*Activity*
Search the records for the string "await". Copy each line where it occurs.

*Records drawn from a dataset*
--- --- ---
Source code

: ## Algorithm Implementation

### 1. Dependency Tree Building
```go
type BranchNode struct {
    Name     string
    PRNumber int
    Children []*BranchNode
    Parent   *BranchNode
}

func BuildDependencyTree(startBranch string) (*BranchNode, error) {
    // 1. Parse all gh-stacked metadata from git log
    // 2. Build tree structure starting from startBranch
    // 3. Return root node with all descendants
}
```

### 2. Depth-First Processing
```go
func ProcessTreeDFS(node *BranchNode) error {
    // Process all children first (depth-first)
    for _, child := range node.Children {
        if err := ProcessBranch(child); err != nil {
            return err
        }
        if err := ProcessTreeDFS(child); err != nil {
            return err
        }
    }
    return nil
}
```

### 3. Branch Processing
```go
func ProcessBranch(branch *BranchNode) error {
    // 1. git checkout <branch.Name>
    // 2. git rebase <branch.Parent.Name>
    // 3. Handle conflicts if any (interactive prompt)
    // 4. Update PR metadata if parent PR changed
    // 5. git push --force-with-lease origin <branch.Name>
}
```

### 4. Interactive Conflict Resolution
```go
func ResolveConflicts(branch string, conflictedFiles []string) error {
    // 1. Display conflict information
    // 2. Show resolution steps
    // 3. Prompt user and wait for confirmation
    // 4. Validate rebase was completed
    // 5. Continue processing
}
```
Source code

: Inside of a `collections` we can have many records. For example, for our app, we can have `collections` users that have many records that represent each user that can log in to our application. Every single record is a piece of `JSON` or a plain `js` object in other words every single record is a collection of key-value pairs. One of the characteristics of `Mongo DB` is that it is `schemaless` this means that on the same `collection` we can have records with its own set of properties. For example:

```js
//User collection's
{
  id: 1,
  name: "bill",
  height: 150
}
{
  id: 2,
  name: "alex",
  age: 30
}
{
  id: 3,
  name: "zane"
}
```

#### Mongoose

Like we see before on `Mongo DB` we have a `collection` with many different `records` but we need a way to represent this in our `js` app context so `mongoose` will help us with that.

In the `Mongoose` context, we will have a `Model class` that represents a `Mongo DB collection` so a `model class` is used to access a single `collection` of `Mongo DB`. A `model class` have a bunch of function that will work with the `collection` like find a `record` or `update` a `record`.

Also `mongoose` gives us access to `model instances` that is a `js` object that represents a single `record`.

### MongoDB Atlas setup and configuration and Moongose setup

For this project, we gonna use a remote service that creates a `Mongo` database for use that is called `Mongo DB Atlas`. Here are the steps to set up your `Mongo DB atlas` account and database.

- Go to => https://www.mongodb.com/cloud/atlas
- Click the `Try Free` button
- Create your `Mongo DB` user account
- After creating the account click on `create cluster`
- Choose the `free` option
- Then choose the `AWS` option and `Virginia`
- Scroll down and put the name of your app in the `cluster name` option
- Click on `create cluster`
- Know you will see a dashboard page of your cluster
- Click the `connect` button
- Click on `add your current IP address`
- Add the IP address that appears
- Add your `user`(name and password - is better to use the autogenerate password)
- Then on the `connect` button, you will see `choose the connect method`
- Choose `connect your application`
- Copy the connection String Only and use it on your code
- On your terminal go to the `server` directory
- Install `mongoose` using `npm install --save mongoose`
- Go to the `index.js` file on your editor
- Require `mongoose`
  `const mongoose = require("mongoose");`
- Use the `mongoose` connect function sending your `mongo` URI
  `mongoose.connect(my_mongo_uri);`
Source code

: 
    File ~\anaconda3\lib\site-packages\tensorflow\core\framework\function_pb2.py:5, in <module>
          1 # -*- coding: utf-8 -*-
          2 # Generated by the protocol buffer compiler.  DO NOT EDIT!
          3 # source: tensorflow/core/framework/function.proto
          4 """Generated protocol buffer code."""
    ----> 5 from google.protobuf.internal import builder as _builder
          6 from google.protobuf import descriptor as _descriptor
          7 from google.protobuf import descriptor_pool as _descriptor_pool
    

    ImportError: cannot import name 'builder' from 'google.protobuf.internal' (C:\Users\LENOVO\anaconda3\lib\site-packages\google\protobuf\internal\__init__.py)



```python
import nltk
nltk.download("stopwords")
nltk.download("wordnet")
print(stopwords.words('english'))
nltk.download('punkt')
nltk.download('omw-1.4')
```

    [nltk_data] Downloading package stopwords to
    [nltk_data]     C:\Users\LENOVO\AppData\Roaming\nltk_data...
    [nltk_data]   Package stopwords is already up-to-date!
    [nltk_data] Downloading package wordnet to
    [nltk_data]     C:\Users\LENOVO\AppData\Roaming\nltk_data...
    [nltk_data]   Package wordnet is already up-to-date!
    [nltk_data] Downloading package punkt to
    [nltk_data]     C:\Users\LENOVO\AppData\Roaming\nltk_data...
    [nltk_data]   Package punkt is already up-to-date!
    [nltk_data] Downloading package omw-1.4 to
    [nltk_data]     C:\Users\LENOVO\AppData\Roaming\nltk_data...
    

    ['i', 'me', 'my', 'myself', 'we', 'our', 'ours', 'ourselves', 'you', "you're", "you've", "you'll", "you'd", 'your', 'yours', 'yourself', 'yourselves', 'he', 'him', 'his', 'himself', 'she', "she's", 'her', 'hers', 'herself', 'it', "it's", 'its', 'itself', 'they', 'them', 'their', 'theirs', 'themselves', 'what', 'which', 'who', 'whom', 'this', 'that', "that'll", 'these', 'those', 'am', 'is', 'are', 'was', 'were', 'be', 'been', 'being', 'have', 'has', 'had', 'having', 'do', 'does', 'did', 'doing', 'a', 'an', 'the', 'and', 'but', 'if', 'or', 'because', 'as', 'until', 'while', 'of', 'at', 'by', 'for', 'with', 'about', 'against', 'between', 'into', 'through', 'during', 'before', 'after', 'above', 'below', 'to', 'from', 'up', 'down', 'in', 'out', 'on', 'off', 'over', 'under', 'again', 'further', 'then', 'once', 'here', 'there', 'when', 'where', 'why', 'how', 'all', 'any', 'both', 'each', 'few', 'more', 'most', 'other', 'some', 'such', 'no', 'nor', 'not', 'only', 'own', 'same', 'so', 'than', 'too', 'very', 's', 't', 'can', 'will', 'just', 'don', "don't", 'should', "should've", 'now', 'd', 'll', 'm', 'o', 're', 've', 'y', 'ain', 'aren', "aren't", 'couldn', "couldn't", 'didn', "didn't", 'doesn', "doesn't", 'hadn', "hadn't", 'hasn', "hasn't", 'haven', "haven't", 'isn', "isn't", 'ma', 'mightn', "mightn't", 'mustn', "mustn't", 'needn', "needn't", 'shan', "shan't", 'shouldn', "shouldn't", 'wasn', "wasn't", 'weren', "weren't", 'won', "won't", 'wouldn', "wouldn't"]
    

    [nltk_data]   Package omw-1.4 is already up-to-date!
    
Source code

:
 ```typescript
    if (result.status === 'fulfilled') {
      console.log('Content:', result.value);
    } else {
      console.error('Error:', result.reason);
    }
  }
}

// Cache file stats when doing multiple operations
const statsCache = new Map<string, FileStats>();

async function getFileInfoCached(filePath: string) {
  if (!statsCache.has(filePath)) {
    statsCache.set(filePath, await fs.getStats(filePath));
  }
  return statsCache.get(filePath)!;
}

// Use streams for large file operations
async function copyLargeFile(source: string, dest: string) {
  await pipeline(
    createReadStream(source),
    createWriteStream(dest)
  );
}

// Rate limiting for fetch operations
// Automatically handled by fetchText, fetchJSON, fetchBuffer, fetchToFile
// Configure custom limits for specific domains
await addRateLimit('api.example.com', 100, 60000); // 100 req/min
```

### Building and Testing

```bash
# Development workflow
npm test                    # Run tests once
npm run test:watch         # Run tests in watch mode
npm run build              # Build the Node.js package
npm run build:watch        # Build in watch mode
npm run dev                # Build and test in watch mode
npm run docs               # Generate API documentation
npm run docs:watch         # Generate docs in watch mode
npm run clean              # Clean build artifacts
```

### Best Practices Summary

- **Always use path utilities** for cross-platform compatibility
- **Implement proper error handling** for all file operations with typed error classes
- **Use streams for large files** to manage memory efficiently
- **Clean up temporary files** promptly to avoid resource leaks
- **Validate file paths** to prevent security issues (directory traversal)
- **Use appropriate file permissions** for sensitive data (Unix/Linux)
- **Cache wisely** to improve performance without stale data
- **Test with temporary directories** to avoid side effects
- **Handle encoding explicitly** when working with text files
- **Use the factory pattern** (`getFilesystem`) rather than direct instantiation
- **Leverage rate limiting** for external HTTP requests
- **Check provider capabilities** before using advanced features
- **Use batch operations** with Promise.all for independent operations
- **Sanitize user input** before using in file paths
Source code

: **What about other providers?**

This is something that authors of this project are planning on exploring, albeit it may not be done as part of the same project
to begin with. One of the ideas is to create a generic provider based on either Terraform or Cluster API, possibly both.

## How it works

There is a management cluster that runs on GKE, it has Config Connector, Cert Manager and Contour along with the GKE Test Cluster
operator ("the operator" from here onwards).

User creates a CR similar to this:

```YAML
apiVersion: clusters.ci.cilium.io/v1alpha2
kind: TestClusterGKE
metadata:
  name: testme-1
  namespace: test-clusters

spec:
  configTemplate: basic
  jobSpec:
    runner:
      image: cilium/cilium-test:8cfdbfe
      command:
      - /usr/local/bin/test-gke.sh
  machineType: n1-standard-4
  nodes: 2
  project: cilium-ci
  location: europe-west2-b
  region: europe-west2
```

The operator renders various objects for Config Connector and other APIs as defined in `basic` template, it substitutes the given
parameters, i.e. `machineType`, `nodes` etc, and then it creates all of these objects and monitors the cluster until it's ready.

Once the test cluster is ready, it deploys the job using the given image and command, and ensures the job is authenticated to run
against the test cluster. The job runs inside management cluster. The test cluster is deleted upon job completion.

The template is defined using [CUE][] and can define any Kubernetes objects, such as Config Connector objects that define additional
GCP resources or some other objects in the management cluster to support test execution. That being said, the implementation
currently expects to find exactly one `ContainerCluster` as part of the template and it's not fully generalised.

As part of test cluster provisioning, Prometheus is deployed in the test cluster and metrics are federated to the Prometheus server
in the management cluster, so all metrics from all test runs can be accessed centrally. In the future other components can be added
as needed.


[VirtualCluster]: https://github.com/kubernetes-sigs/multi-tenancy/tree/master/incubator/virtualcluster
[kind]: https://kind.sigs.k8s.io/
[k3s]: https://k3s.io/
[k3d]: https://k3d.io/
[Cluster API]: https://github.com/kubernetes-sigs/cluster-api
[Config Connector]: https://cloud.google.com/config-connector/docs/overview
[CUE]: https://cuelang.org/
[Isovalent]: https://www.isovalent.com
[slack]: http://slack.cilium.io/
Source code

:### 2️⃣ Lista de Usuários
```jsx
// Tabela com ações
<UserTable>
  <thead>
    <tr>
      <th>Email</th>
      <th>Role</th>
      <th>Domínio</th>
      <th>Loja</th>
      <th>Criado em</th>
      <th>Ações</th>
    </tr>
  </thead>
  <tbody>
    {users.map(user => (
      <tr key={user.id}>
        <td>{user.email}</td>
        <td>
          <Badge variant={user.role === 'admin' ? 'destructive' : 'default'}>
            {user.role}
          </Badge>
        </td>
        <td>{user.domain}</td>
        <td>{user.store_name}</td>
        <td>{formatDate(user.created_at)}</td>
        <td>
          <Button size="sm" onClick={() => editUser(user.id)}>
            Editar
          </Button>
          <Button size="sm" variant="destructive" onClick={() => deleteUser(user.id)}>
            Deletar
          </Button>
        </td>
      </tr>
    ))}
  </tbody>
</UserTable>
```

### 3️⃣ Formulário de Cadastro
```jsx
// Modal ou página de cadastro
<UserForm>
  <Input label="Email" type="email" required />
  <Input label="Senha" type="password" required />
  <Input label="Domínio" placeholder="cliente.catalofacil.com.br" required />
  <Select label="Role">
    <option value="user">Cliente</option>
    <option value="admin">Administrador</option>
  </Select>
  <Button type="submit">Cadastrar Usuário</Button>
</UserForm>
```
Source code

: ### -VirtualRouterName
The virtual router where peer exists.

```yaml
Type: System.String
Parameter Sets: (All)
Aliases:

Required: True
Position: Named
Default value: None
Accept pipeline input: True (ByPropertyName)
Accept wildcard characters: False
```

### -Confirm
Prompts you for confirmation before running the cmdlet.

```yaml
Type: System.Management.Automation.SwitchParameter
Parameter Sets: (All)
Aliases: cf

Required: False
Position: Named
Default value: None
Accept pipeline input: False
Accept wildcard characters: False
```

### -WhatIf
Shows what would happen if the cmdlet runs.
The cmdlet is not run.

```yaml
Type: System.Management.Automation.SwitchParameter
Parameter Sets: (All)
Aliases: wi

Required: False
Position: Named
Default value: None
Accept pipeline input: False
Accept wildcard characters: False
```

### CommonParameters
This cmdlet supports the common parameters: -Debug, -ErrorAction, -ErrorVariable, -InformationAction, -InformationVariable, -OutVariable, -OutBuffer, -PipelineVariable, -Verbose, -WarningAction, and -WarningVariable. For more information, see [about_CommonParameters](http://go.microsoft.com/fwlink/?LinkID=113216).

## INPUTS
--- --- ---
*Result*
    statsCache.set(filePath, await fs.getStats(filePath));
  await pipeline(
await addRateLimit('api.example.com', 100, 60000); // 100 req/min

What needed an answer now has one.